Потом, взяв меня за руку, добавил:
— Ах, если бы я только мог на тебя положиться!
Меня не волновало, доверяет он мне или нет, ибо теперь у меня уже не оставалось ни малейших сомнений: Серж отвел мне активную роль в операции, которая угрожает жизни таинственного гостя, чье появление ожидается шестого.
Надо было что-то ответить, но тут он сам спохватился:
— Ладно, завтра все узнаешь.
Назавтра все газеты объявили, что шестого октября в Париж прибывает царь Николай II.
В тот вечер я не стал дожидаться, пока Серж покончит с посудой, и ушел один, даже не попрощавшись — впрочем, твердо решив не возвращаться на другой день, ибо как раз днем раньше получил свое месячное жалованье.
Ах, что бы мне тогда первым делом не смыться из своей гостиницы?

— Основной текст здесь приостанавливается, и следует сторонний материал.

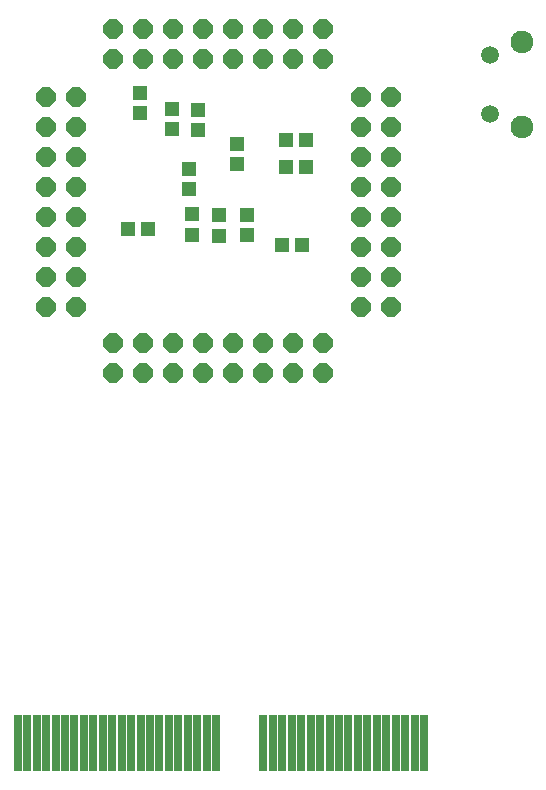
<source format=gbs>
G75*
%MOIN*%
%OFA0B0*%
%FSLAX25Y25*%
%IPPOS*%
%LPD*%
%AMOC8*
5,1,8,0,0,1.08239X$1,22.5*
%
%ADD10R,0.04737X0.05131*%
%ADD11R,0.05131X0.04737*%
%ADD12OC8,0.06400*%
%ADD13C,0.05950*%
%ADD14C,0.07591*%
%ADD15R,0.03162X0.18517*%
D10*
X0120051Y0190906D03*
X0120051Y0197599D03*
X0118980Y0205994D03*
X0118980Y0212686D03*
X0121796Y0225782D03*
X0121796Y0232475D03*
X0113396Y0232646D03*
X0113396Y0225953D03*
X0128990Y0197275D03*
X0128990Y0190583D03*
X0138358Y0190614D03*
X0138358Y0197307D03*
D11*
X0149869Y0187334D03*
X0156562Y0187334D03*
X0157951Y0213463D03*
X0151258Y0213463D03*
X0151297Y0222377D03*
X0157990Y0222377D03*
X0134800Y0221146D03*
X0134800Y0214454D03*
X0105201Y0192720D03*
X0098508Y0192720D03*
X0102680Y0231494D03*
X0102680Y0238186D03*
D12*
X0103680Y0249340D03*
X0103680Y0259340D03*
X0093680Y0259340D03*
X0093680Y0249340D03*
X0081180Y0236840D03*
X0081180Y0226840D03*
X0081180Y0216840D03*
X0081180Y0206840D03*
X0081180Y0196840D03*
X0081180Y0186840D03*
X0081180Y0176840D03*
X0081180Y0166840D03*
X0071180Y0166840D03*
X0071180Y0176840D03*
X0071180Y0186840D03*
X0071180Y0196840D03*
X0071180Y0206840D03*
X0071180Y0216840D03*
X0071180Y0226840D03*
X0071180Y0236840D03*
X0113680Y0249340D03*
X0113680Y0259340D03*
X0123680Y0259340D03*
X0123680Y0249340D03*
X0133680Y0249340D03*
X0133680Y0259340D03*
X0143680Y0259340D03*
X0143680Y0249340D03*
X0153680Y0249340D03*
X0153680Y0259340D03*
X0163680Y0259340D03*
X0163680Y0249340D03*
X0176180Y0236840D03*
X0176180Y0226840D03*
X0176180Y0216840D03*
X0176180Y0206840D03*
X0176180Y0196840D03*
X0176180Y0186840D03*
X0176180Y0176840D03*
X0176180Y0166840D03*
X0186180Y0166840D03*
X0186180Y0176840D03*
X0186180Y0186840D03*
X0186180Y0196840D03*
X0186180Y0206840D03*
X0186180Y0216840D03*
X0186180Y0226840D03*
X0186180Y0236840D03*
X0163680Y0154840D03*
X0163680Y0144840D03*
X0153680Y0144840D03*
X0153680Y0154840D03*
X0143680Y0154840D03*
X0143680Y0144840D03*
X0133680Y0144840D03*
X0133680Y0154840D03*
X0123680Y0154840D03*
X0123680Y0144840D03*
X0113680Y0144840D03*
X0113680Y0154840D03*
X0103680Y0154840D03*
X0103680Y0144840D03*
X0093680Y0144840D03*
X0093680Y0154840D03*
D13*
X0219361Y0231147D03*
X0219361Y0250833D03*
D14*
X0229991Y0255153D03*
X0229991Y0226827D03*
D15*
X0061830Y0021289D03*
X0064979Y0021289D03*
X0068129Y0021289D03*
X0071278Y0021289D03*
X0074428Y0021289D03*
X0077578Y0021289D03*
X0080727Y0021289D03*
X0083877Y0021289D03*
X0087026Y0021289D03*
X0090176Y0021289D03*
X0093326Y0021289D03*
X0096475Y0021289D03*
X0099625Y0021289D03*
X0102774Y0021289D03*
X0105924Y0021289D03*
X0109074Y0021289D03*
X0112223Y0021289D03*
X0115373Y0021289D03*
X0118523Y0021289D03*
X0121672Y0021289D03*
X0124822Y0021289D03*
X0127971Y0021289D03*
X0143719Y0021289D03*
X0146869Y0021289D03*
X0150019Y0021289D03*
X0153168Y0021289D03*
X0156318Y0021289D03*
X0159467Y0021289D03*
X0162617Y0021289D03*
X0165767Y0021289D03*
X0168916Y0021289D03*
X0172066Y0021289D03*
X0175215Y0021289D03*
X0178365Y0021289D03*
X0181515Y0021289D03*
X0184664Y0021289D03*
X0187814Y0021289D03*
X0190963Y0021289D03*
X0194113Y0021289D03*
X0197263Y0021289D03*
M02*

</source>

В четыре утра в мою дверь постучали.
— Кто там?
— Это я, Серж. Отвори.
Попробуй-ка тут не открыть!
Он вошел, за ним двое русских.
С первых же слов я понял, что уже слишком много знаю, и со мной непременно случится беда, и к тому же без всякой задержки, решись я отказать им в помощи.

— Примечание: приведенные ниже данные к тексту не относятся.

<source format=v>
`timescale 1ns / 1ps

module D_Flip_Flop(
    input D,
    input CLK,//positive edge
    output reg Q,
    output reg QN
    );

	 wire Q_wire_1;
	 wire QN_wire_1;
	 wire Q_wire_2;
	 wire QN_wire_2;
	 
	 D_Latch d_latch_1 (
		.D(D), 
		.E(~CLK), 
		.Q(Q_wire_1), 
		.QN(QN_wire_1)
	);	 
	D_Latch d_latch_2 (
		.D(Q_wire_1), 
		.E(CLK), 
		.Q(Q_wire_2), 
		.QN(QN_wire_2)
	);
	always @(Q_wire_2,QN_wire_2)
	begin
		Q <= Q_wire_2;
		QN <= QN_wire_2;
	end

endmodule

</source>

Вряд ли люди, замыслившие благое дело, расточали бы красноречие с таким пылом и с такой уверенностью!
К семи утра роли были распределены, сделка заключена. С помощью подставного русского полицейского, тоже анархиста, меня введут в здание министерства иностранных дел, которое как раз готовят, чтобы принять самодержца.

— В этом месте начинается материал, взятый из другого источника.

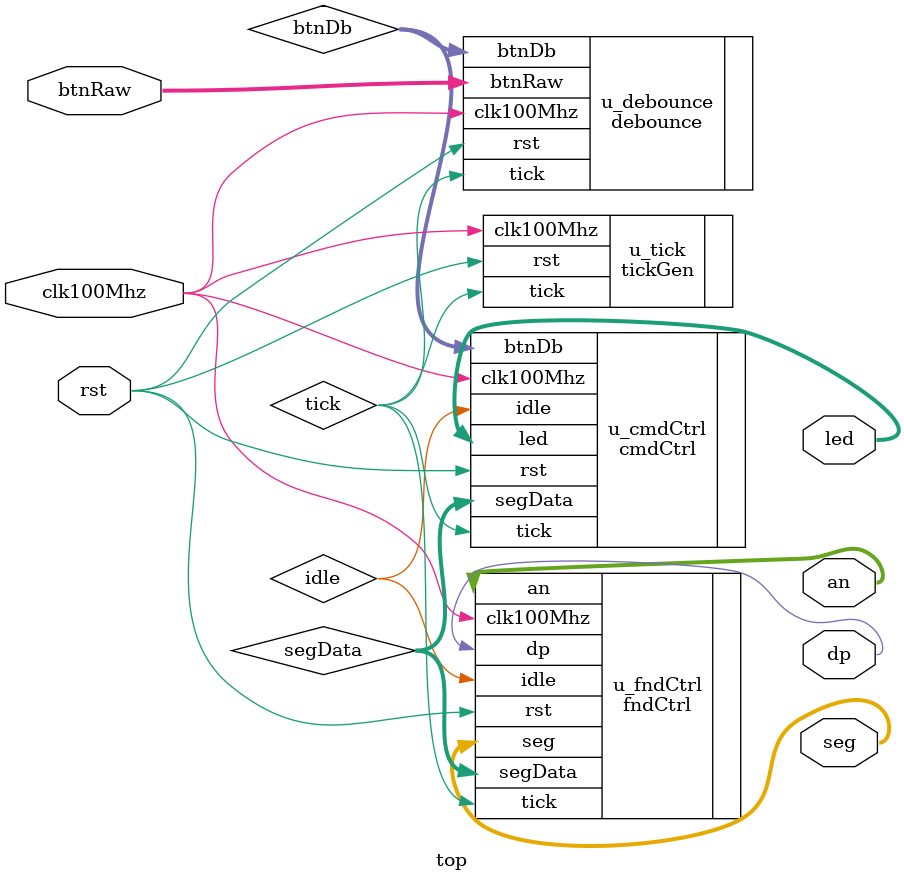
<source format=v>
module top(
    input clk100Mhz, rst,

    input [2:0] btnRaw,

    output [15:13] led,
    output   [3:0] an,
    output   [6:0] seg,
    output         dp
    );

    wire tick;
    wire [2:0] btnDb;
    wire idle;
    wire [1:0] state;
    wire [13:0] segData;
    
    tickGen #(
        .CLK_FREQ(100_000_000),
        .TICK_FREQ(1000)
    ) u_tick (.clk100Mhz(clk100Mhz), .rst(rst), .tick(tick));

    debounce u_debounce (.clk100Mhz(clk100Mhz), .rst(rst), .tick(tick), .btnRaw(btnRaw), .btnDb(btnDb));

    cmdCtrl u_cmdCtrl (.clk100Mhz(clk100Mhz), .rst(rst), .tick(tick), .btnDb(btnDb),
                       .idle(idle), .led(led), .segData(segData));

    fndCtrl u_fndCtrl (.clk100Mhz(clk100Mhz), .rst(rst), .tick(tick), .segData(segData), .idle(idle),
                       .an(an), .seg(seg), .dp(dp));

endmodule

</source>
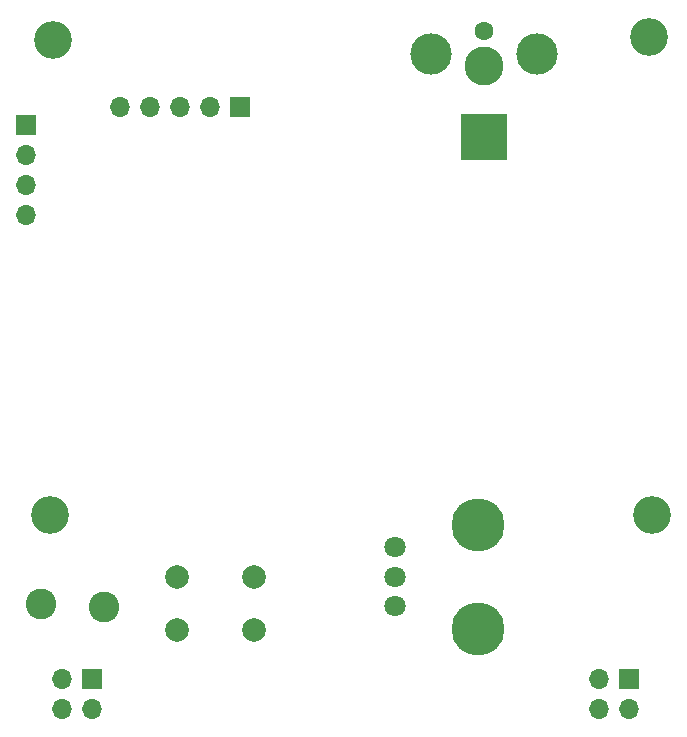
<source format=gbr>
%TF.GenerationSoftware,KiCad,Pcbnew,7.0.1*%
%TF.CreationDate,2023-09-23T10:11:31-05:00*%
%TF.ProjectId,Power_Supply,506f7765-725f-4537-9570-706c792e6b69,1*%
%TF.SameCoordinates,Original*%
%TF.FileFunction,Soldermask,Bot*%
%TF.FilePolarity,Negative*%
%FSLAX46Y46*%
G04 Gerber Fmt 4.6, Leading zero omitted, Abs format (unit mm)*
G04 Created by KiCad (PCBNEW 7.0.1) date 2023-09-23 10:11:31*
%MOMM*%
%LPD*%
G01*
G04 APERTURE LIST*
%ADD10C,3.200000*%
%ADD11C,1.800000*%
%ADD12C,4.500000*%
%ADD13R,1.700000X1.700000*%
%ADD14O,1.700000X1.700000*%
%ADD15C,1.600000*%
%ADD16R,4.000000X4.000000*%
%ADD17C,3.300000*%
%ADD18C,3.500000*%
%ADD19C,2.600000*%
%ADD20C,2.000000*%
G04 APERTURE END LIST*
D10*
%TO.C,H3*%
X111750000Y-92250000D03*
%TD*%
D11*
%TO.C,VR1*%
X140970000Y-94996000D03*
X140970000Y-97496000D03*
X140970000Y-99996000D03*
D12*
X147970000Y-93096000D03*
X147970000Y-101896000D03*
%TD*%
D10*
%TO.C,H1*%
X112000000Y-52000000D03*
%TD*%
D13*
%TO.C,+*%
X115321000Y-106167000D03*
D14*
X115321000Y-108707000D03*
X112781000Y-106167000D03*
X112781000Y-108707000D03*
%TD*%
D15*
%TO.C,J1*%
X148500000Y-51250000D03*
D16*
X148500000Y-60250000D03*
D17*
X148500000Y-54250000D03*
D18*
X153000000Y-53250000D03*
X144000000Y-53250000D03*
%TD*%
D10*
%TO.C,H4*%
X162750000Y-92250000D03*
%TD*%
D13*
%TO.C,J3*%
X109750000Y-59250000D03*
D14*
X109750000Y-61790000D03*
X109750000Y-64330000D03*
X109750000Y-66870000D03*
%TD*%
D19*
%TO.C,+*%
X116332000Y-100000000D03*
%TD*%
D20*
%TO.C,RST*%
X129000000Y-102000000D03*
X122500000Y-102000000D03*
X129000000Y-97500000D03*
X122500000Y-97500000D03*
%TD*%
D19*
%TO.C,-*%
X110998000Y-99822000D03*
%TD*%
D13*
%TO.C,J4*%
X127870000Y-57750000D03*
D14*
X125330000Y-57750000D03*
X122790000Y-57750000D03*
X120250000Y-57750000D03*
X117710000Y-57750000D03*
%TD*%
D13*
%TO.C,J5*%
X160782000Y-106172000D03*
D14*
X160782000Y-108712000D03*
X158242000Y-106172000D03*
X158242000Y-108712000D03*
%TD*%
D10*
%TO.C,H2*%
X162500000Y-51750000D03*
%TD*%
M02*

</source>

Я должен был изображать случайного рабочего, сопровождавшего троих ковровщиков из службы хранителей мебели, призванных на метр передвинуть ковер, на котором покоилось царское ложе, и моя миссия сводилась к тому, чтобы оставить под кроватью одну вещицу, размерами и весом не больше консервной банки из-под сардин. Я не подвергался никакому риску — ну ни малейшему — а вечером того же дня мне вручат пять тысяч франков.
До шестого мы не должны были даже словечком перемолвиться. А шестого, в шесть вечера, встретиться в отдельном зале ресторана «Ле Дуаян». Именно там-то мне и вручат ту самую вещицу.
Если кому-то захочется удостовериться в правдивости моих слов, пусть заглянут в газеты от 7 октября. Там они прочтут, что буквально в последнюю минуту было решено: царь Николай II остановится не в Орсейском дворце, а в посольстве России, на улице Гренель. Так бывшему особняку герцогини Эстрейской, построенному Коттом в 1713 году, суждено было на двое суток стать резиденцией российского императора. Кроме того, они прочитают там, что накануне, в одном из ресторанов на Елисейских полях, были арестованы трое мужчин, и у одного из них была обнаружена банка белого металла, чье содержимое не оставляло ни малейших сомнений касательно преступных намерений троицы.
Негоже хвастаться тем, что написал анонимное письмо. Я и не хвастаюсь. Впрочем, и не каюсь. Просто рассказываю, как было, вот и все.